TEXT SECTION:
○ ○ ○

Crystals of E. coli triosephosphate isomerase were obtained as a contaminant and its structure was determined to 1.85 Å resolution.
Keywords: crystallization contaminants, triosephosphate isomerase, TIM
Abstract
Attempts to crystallize several mammalian proteins overexpressed in Escherichia coli revealed a common contaminant, triosephosphate isomerase, a protein involved in glucose metabolism. Even with triosephosphate isomerase present in very small amounts, similarly shaped crystals appeared in the crystallization drops in a number of polyethylene glycol-containing conditions. All of the target proteins were His-tagged and their purification involved immobilized metal-affinity chromatography (IMAC), a step that was likely to lead to triosephosphate isomerase contamination. Analysis of the triosephosphate isomerase crystals led to the structure of E. coli triosephosphate isomerase at 1.85 Å resolution, which is a significant improvement over the previous structure.

○ ○ ○

DATASET CONTENT:

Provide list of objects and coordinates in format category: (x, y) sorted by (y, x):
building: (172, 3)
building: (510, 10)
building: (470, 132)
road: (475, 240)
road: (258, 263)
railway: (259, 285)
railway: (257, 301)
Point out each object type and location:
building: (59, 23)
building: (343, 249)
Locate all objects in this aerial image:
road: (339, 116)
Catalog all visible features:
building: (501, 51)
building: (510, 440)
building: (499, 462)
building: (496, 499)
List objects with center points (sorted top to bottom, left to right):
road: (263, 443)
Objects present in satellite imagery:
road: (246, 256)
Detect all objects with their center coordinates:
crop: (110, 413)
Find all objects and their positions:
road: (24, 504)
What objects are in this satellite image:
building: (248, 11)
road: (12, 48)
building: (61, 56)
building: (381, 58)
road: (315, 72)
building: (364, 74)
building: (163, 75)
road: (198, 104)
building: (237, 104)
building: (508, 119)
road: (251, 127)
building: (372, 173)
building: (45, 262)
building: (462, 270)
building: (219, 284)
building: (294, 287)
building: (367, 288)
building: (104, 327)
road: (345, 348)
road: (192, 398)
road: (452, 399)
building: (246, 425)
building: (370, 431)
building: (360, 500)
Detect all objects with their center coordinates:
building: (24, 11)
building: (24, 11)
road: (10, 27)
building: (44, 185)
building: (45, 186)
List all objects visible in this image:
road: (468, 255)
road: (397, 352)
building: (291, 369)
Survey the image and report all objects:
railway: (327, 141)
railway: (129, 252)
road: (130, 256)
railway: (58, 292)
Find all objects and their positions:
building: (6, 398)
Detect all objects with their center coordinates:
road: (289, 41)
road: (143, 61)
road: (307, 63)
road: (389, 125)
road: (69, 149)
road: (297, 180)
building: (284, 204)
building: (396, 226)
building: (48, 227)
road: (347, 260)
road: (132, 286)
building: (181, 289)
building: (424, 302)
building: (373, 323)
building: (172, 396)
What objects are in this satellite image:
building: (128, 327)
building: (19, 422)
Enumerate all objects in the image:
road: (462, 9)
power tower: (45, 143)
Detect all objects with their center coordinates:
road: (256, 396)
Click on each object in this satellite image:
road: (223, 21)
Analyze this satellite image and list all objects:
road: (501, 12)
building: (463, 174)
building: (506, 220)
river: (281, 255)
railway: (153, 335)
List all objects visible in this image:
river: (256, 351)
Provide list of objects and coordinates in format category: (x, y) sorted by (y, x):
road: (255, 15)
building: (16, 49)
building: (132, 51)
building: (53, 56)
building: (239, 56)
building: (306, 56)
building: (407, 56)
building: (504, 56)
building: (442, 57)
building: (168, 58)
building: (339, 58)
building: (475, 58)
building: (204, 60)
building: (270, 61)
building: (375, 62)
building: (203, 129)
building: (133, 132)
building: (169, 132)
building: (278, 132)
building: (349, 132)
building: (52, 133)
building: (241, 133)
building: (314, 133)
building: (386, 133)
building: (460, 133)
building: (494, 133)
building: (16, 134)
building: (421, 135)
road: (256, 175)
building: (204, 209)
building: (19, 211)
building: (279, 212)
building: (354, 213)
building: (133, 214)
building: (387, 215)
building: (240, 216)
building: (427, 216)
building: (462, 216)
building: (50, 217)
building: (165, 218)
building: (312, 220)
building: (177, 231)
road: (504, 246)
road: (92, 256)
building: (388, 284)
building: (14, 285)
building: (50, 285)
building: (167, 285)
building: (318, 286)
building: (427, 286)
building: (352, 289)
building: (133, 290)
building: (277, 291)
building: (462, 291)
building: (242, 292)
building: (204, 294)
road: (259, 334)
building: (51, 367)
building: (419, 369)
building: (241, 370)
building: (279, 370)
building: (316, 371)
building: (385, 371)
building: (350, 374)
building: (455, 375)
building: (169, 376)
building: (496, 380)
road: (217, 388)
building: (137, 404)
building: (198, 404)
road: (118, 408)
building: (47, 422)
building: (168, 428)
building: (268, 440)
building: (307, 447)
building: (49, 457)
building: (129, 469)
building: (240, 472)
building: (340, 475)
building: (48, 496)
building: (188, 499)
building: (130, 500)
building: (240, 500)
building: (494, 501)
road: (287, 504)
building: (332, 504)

○ ○ ○

In the text on triosephosphate isomerase crystals, which purification step does it name as likely to have caused the contamination?

Immobilized metal-affinity chromatography (IMAC)